◆ ACTION ITEM:
A verbatim printing of the entries that follow is needed; pictures must not appear in it.

◆ RECORDS PROVIDED:
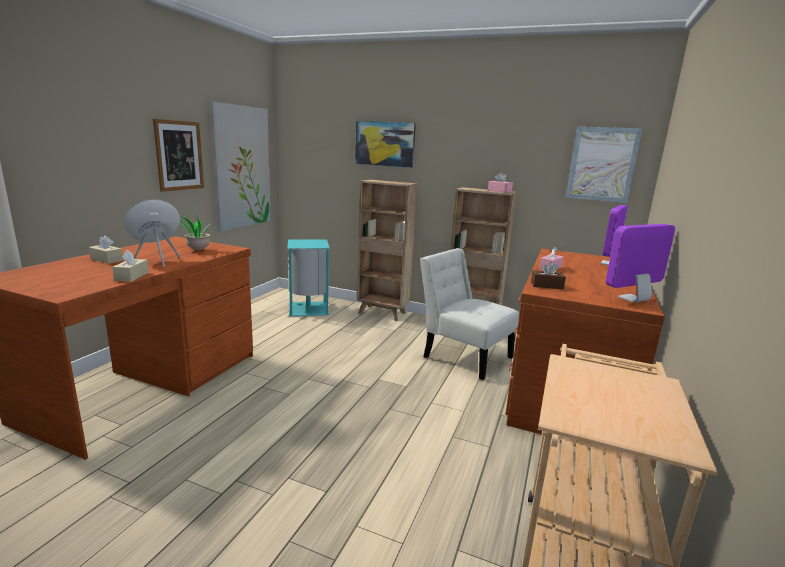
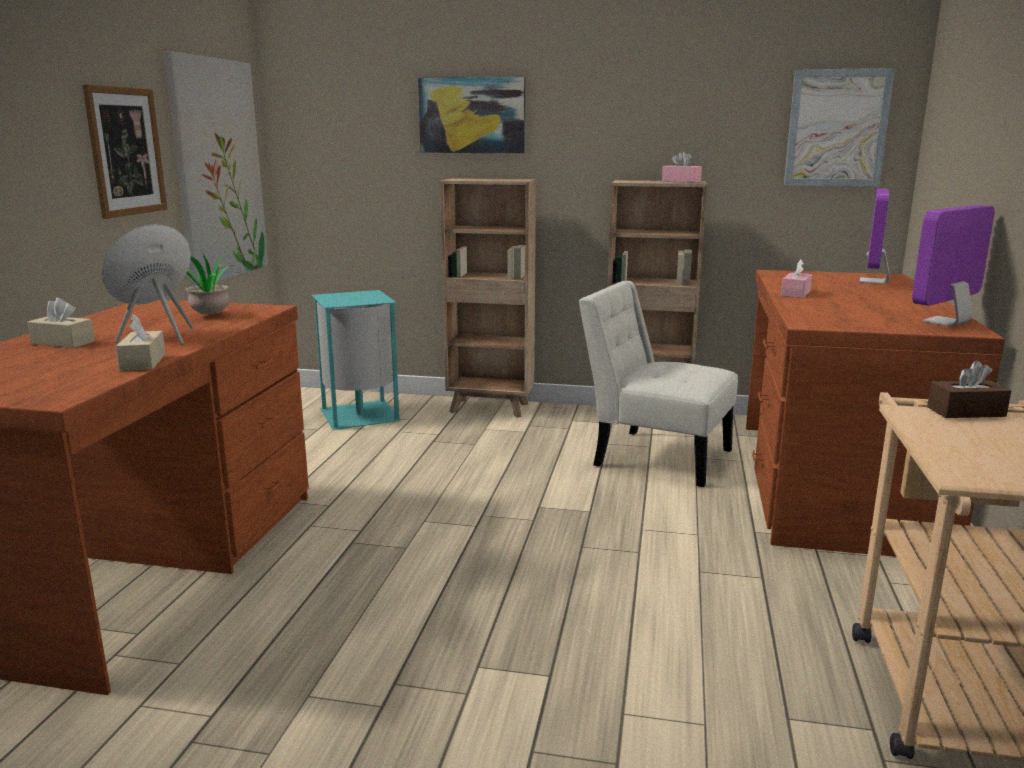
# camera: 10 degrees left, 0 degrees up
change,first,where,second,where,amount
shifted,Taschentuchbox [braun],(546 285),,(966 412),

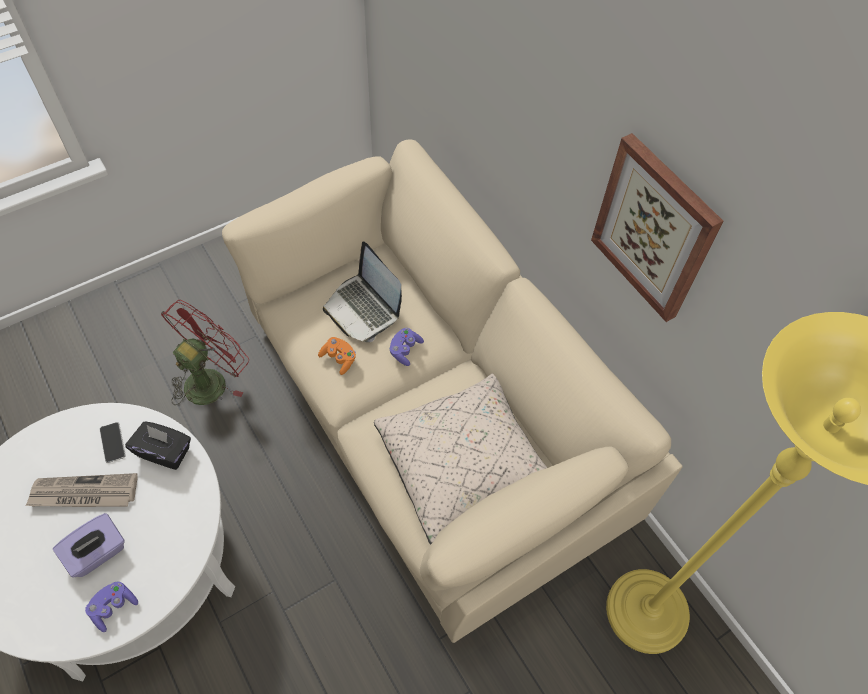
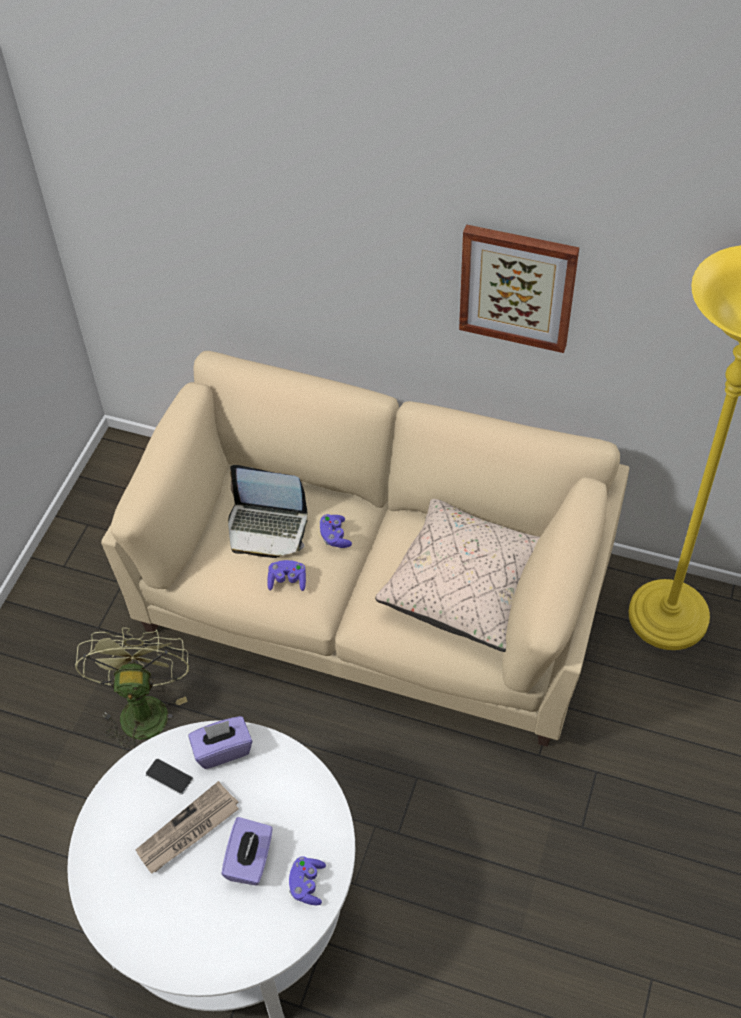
# camera: 35 degrees left, 5 degrees down
change,first,where,second,where,amount
repainted,Ventilator [rot],(211 379),Ventilator [grün],(142 707),
repainted,Gamepad [orange],(339 359),Gamepad [lila],(287 581),
repainted,Taschentuchbox [schwarz],(164 452),Taschentuchbox [lila],(222 750),

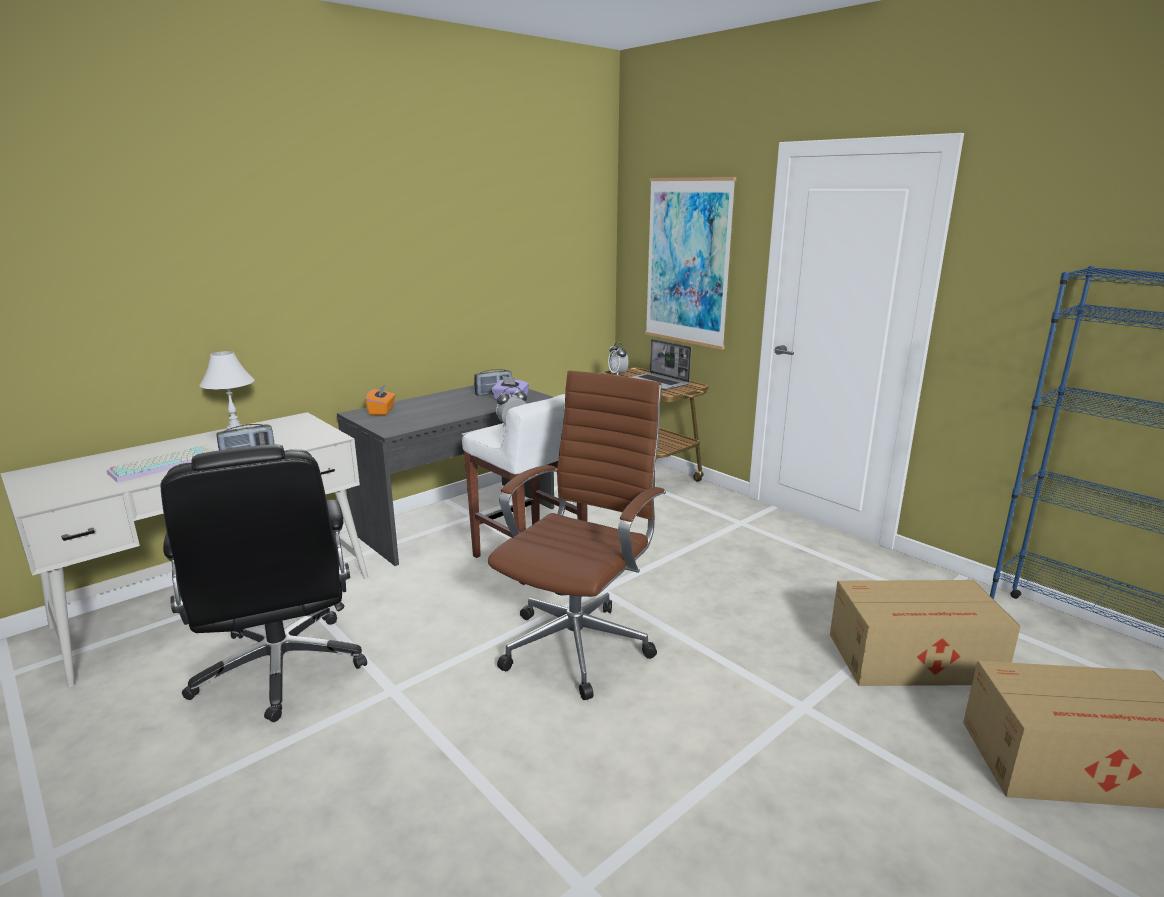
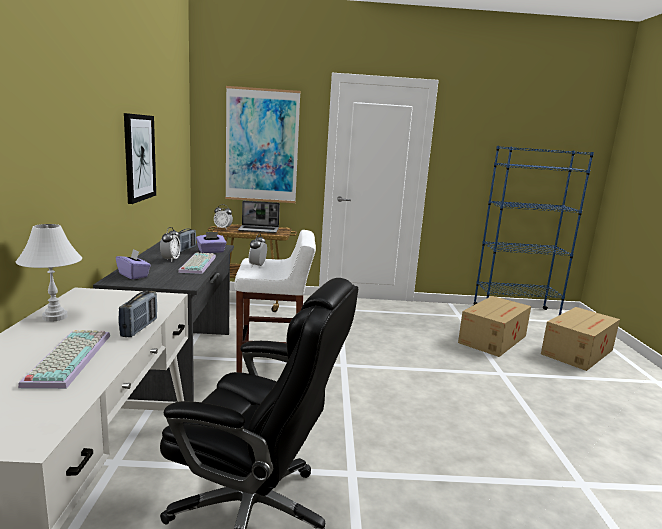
# camera: 50 degrees left, 5 degrees down
change,first,where,second,where,amount
gone,Bürostuhl [braun],(579 643),,,
repainted,Taschentuchbox [orange],(382 411),Taschentuchbox [lila],(133 275),
new,,,Bild,(139 157),
new,,,Wecker,(170 260),
new,,,Tastatur,(197 264),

◆ WRITTEN SOLUTION:
# camera: 10 degrees left, 0 degrees up
change,first,where,second,where,amount
shifted,Taschentuchbox [braun],(546 285),,(966 412),

# camera: 35 degrees left, 5 degrees down
change,first,where,second,where,amount
repainted,Ventilator [rot],(211 379),Ventilator [grün],(142 707),
repainted,Gamepad [orange],(339 359),Gamepad [lila],(287 581),
repainted,Taschentuchbox [schwarz],(164 452),Taschentuchbox [lila],(222 750),

# camera: 50 degrees left, 5 degrees down
change,first,where,second,where,amount
gone,Bürostuhl [braun],(579 643),,,
repainted,Taschentuchbox [orange],(382 411),Taschentuchbox [lila],(133 275),
new,,,Bild,(139 157),
new,,,Wecker,(170 260),
new,,,Tastatur,(197 264),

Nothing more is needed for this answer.